Dunia seakan kiamat. Nyatanya aku sama sekali tidak merasa bahagia dalam pernikahan tersebut.
Hari demi hari berlalu dalam kesuraman. Aku sama sekali tidak merasa diperlakukan layaknya seorang istri. Tentu saja karena aku hanyalah pelunas hutang judi bapak.
Tidak seperti janjinya semula yang ingin membantuku melanjutkan sekolah, lelaki tua itu justru memberikan uang belanja dua ratus ribu saja setiap bulannya. Jumlah yang sangat tidak masuk akal.
"Anggap saja ini untuk cicilan atas hutang-hutang bapakmu!" bentak laki-laki itu saat aku mencoba menanyakan.

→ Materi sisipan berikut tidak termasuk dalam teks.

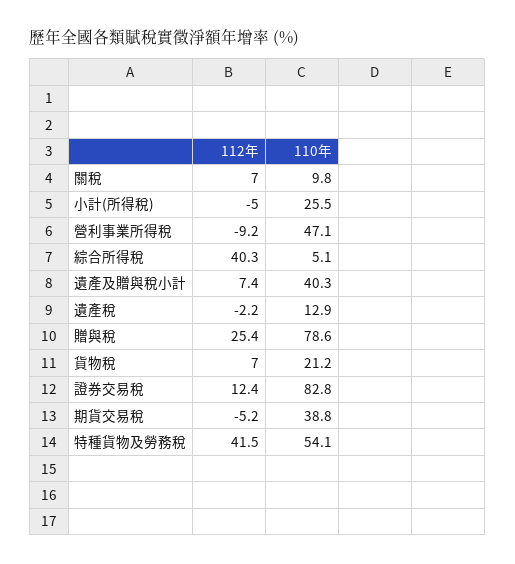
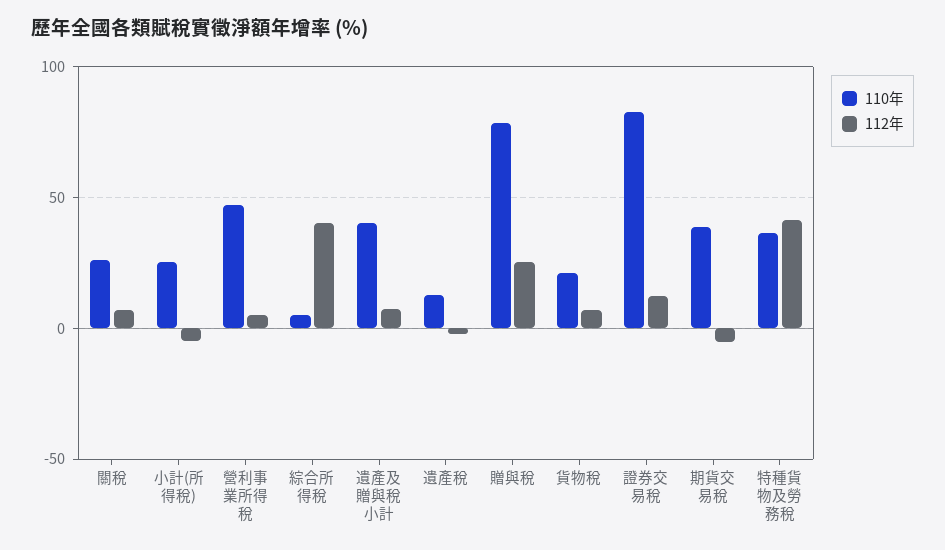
  {
    "112年": {
      "關稅": 7,
      "小計(所得稅)": -5,
-     "營利事業所得稅": -9.2,
+     "營利事業所得稅": 5,
      "綜合所得稅": 40.3,
      "遺產及贈與稅小計": 7.4,
      "遺產稅": -2.2,
      "贈與稅": 25.4,
      "貨物稅": 7,
      "證券交易稅": 12.4,
      "期貨交易稅": -5.2,
      "特種貨物及勞務稅": 41.5
    },
    "110年": {
-     "關稅": 9.8,
+     "關稅": 25,
      "小計(所得稅)": 25.5,
      "營利事業所得稅": 47.1,
      "綜合所得稅": 5.1,
      "遺產及贈與稅小計": 40.3,
      "遺產稅": 12.9,
      "贈與稅": 78.6,
      "貨物稅": 21.2,
      "證券交易稅": 82.8,
      "期貨交易稅": 38.8,
-     "特種貨物及勞務稅": 54.1
+     "特種貨物及勞務稅": 35
    }
  }

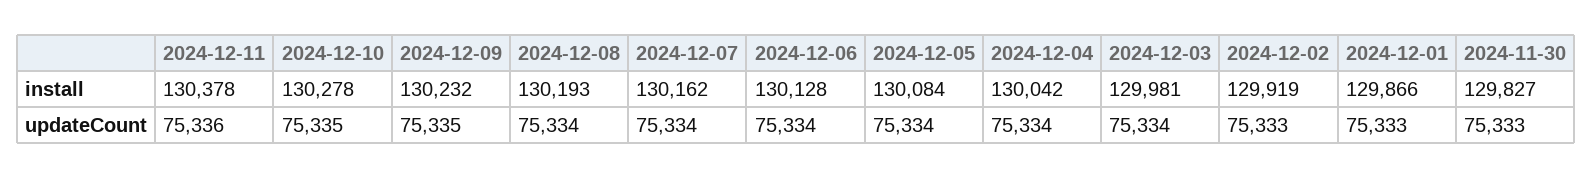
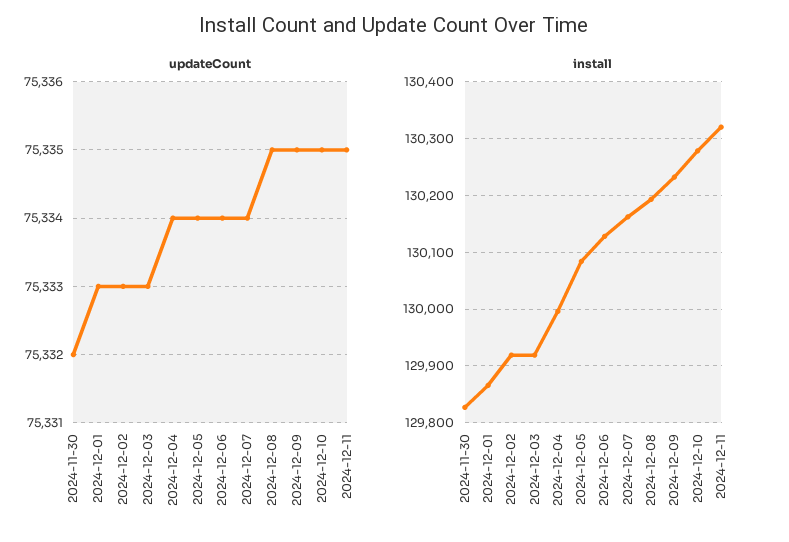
  {
    "install": {
-     "2024-12-11": 130378,
+     "2024-12-11": 130320,
      "2024-12-10": 130278,
      "2024-12-09": 130232,
      "2024-12-08": 130193,
      "2024-12-07": 130162,
      "2024-12-06": 130128,
      "2024-12-05": 130084,
-     "2024-12-04": 130042,
+     "2024-12-04": 130000,
-     "2024-12-03": 129981,
+     "2024-12-03": 129920,
      "2024-12-02": 129919,
      "2024-12-01": 129866,
      "2024-11-30": 129827
    },
    "updateCount": {
-     "2024-12-11": 75336,
+     "2024-12-11": 75335,
      "2024-12-10": 75335,
      "2024-12-09": 75335,
-     "2024-12-08": 75334,
+     "2024-12-08": 75335,
      "2024-12-07": 75334,
      "2024-12-06": 75334,
      "2024-12-05": 75334,
      "2024-12-04": 75334,
-     "2024-12-03": 75334,
+     "2024-12-03": 75333,
      "2024-12-02": 75333,
      "2024-12-01": 75333,
-     "2024-11-30": 75333
+     "2024-11-30": 75332
    }
  }

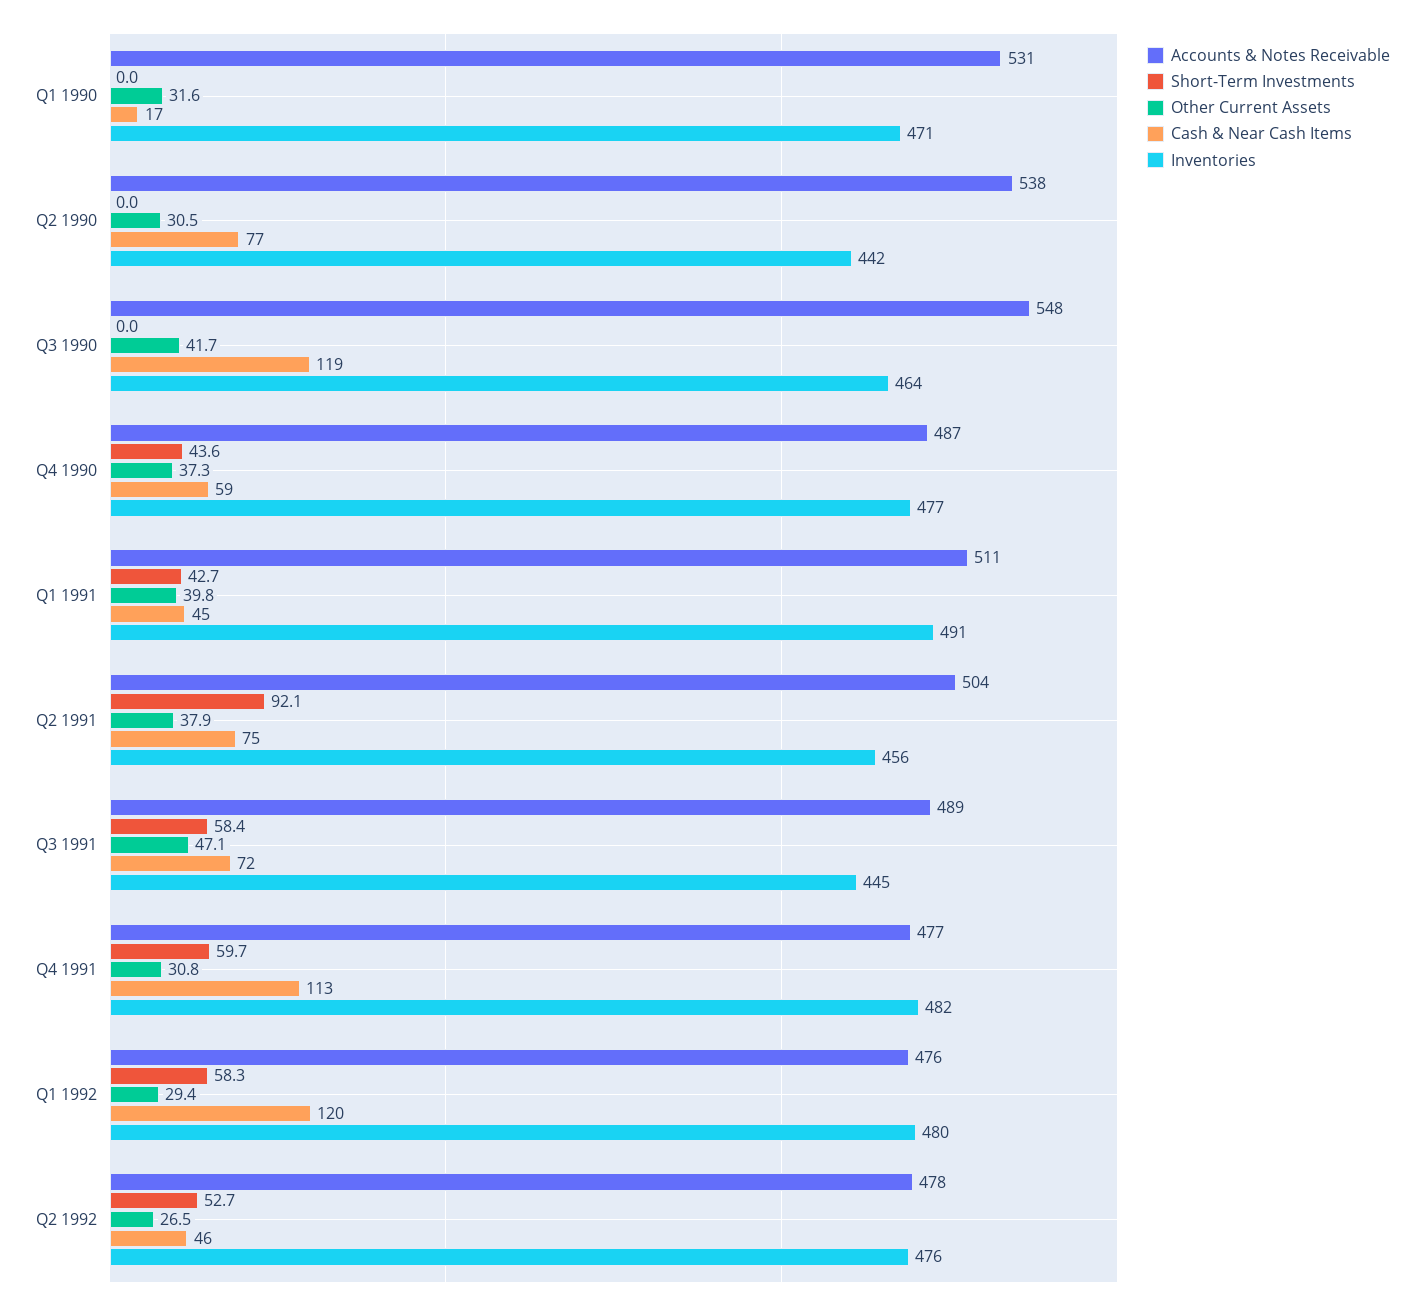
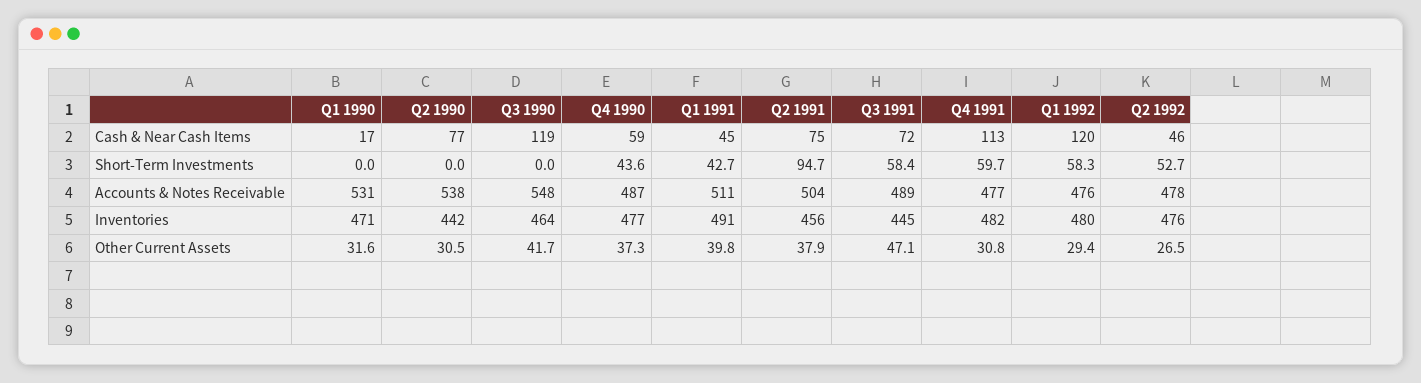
  {
    "Accounts & Notes Receivable": {
      "Q1 1990": 531,
      "Q2 1990": 538,
      "Q3 1990": 548,
      "Q4 1990": 487,
      "Q1 1991": 511,
      "Q2 1991": 504,
      "Q3 1991": 489,
      "Q4 1991": 477,
      "Q1 1992": 476,
      "Q2 1992": 478
    },
    "Short-Term Investments": {
      "Q1 1990": 0,
      "Q2 1990": 0,
      "Q3 1990": 0,
      "Q4 1990": 43.6,
      "Q1 1991": 42.7,
-     "Q2 1991": 92.1,
+     "Q2 1991": 94.7,
      "Q3 1991": 58.4,
      "Q4 1991": 59.7,
      "Q1 1992": 58.3,
      "Q2 1992": 52.7
    },
    "Other Current Assets": {
      "Q1 1990": 31.6,
      "Q2 1990": 30.5,
      "Q3 1990": 41.7,
      "Q4 1990": 37.3,
      "Q1 1991": 39.8,
      "Q2 1991": 37.9,
      "Q3 1991": 47.1,
      "Q4 1991": 30.8,
      "Q1 1992": 29.4,
      "Q2 1992": 26.5
    },
    "Cash & Near Cash Items": {
      "Q1 1990": 17,
      "Q2 1990": 77,
      "Q3 1990": 119,
      "Q4 1990": 59,
      "Q1 1991": 45,
      "Q2 1991": 75,
      "Q3 1991": 72,
      "Q4 1991": 113,
      "Q1 1992": 120,
      "Q2 1992": 46
    },
    "Inventories": {
      "Q1 1990": 471,
      "Q2 1990": 442,
      "Q3 1990": 464,
      "Q4 1990": 477,
      "Q1 1991": 491,
      "Q2 1991": 456,
      "Q3 1991": 445,
      "Q4 1991": 482,
      "Q1 1992": 480,
      "Q2 1992": 476
    }
  }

Ibu berusaha menghiburku meski wajahnya juga tidak bisa menyembunyikan rasa sedihnya. Ditambah lagi sekarang aku hamil. Pupus sudah keinginan untuk melanjutkan sekolah.
Aku memang bodoh. Percaya saja dengan iming-iming dari lelaki tua itu. Mana mungkin dia peduli degan masa depanku.Â
Sementara itu, bapak kelihatan sangat menyesal dengan nasibku. Bapak terkena stroke sebab menyadari telah menyerahkan anaknya kepada orang yang salah.
Bulan Agustus, tibalah saatnya aku melahirkan bayiku. Tetapi karena tidak mempunyai biaya ke klinik, akhirnya aku melahirkan dibantu ibu dengan peralatan seadanya.Â
Lelaki tua itu datang ke rumah ibu dua hari setelah aku melahirkan. Dia tampak tersenyum saat menggendong bayi yang kunamai Humaira. Konon lelaki tua itu sangat menginginkan anak perempuan. Ketiga istrinya yang lain hanya memberinya dua anak laki-laki.
Setelah hari itu, dia tak pernah menampakkan batang hidungnya lagi. Tidak juga mengirimkan biaya untuk keperluanku dan Humaira. Aku benar-benar kecewa dibuatnya.
Akhirnya ibu berinisiatif berdagang kue-kue untuk membantu kehidupanku dan bayiku. Sampai suatu hari saat Humaira berusia lima bulan, seseorang datang membawa kabar bahwa lelaki itu tewas ditikam salah satu musuhnya!